Dutch Yellow Baby Potatoes         4 small potatoes, cut into quarters

Extra firm tofu                             1/4 package

Carrots                                         1/2 cup

White onion                                 1 cup, diced

Vegetable broth                           4 cups

Water                                           1/2 cup

Sea Salt                                        1 tsp - 1 1/2 tsp

Black Pepper                               1/2 tsp

Red Chili Flakes                           1/4 tsp


PREP:  10 min

COOK TIME:  40 min

1.  Prepare the potatoes, onions, carrots, tofu, ginger, and garlic.  Slice the potatoes, carrots, and tofu into cubes.

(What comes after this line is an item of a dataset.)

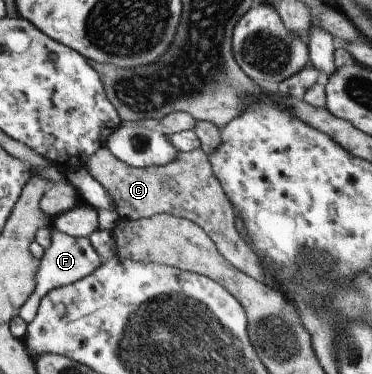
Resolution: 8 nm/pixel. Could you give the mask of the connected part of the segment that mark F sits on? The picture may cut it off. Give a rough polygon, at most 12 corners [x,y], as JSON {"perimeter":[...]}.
{"perimeter":[[50,228],[32,294],[17,312],[28,324],[53,288],[102,263],[86,238]]}

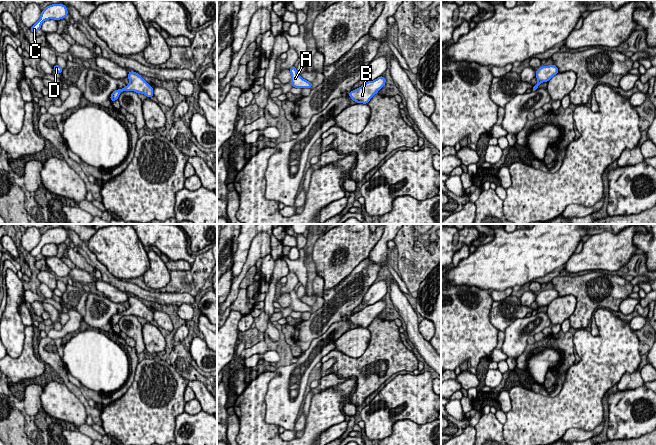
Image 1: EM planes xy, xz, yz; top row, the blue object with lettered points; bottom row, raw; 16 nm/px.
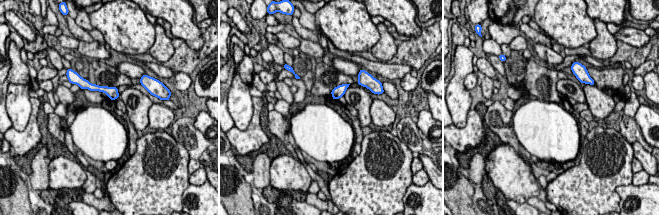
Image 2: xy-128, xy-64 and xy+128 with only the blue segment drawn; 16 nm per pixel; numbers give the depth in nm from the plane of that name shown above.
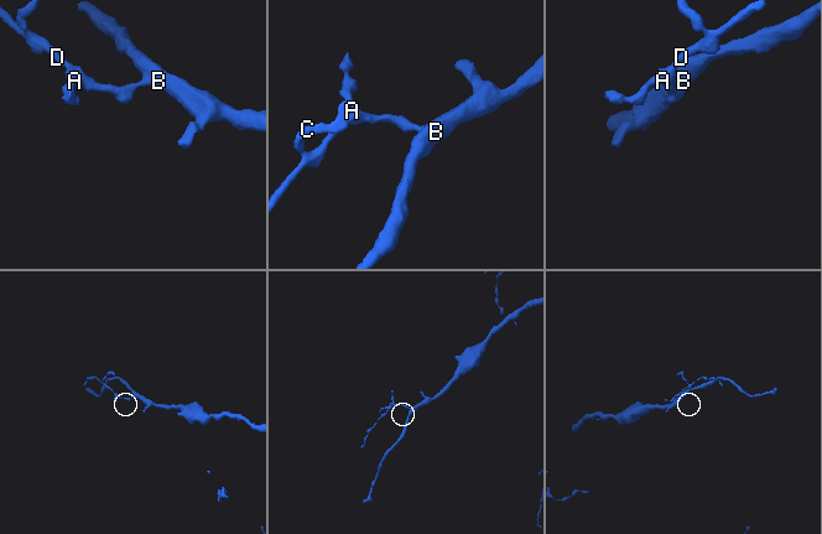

2.  In a large pot, add the broth, water, onion, carrots, tofu, ginger, garlic, potatoes, salt and pepper.  I prefer Pacific low sodium vegetable broth.  Stir and bring to a boil.  Cover with a lid and bring to a simmer for 25 min, until potatoes and carrots are fork tender. 

3.  Add the chickpeas (drained and rinsed), and greens (roughly chopped).  return the lid and simmer an additional 10 minutes.  Taste and add any more salt and pepper if desired.  Add chili flakes at the end for a little spice.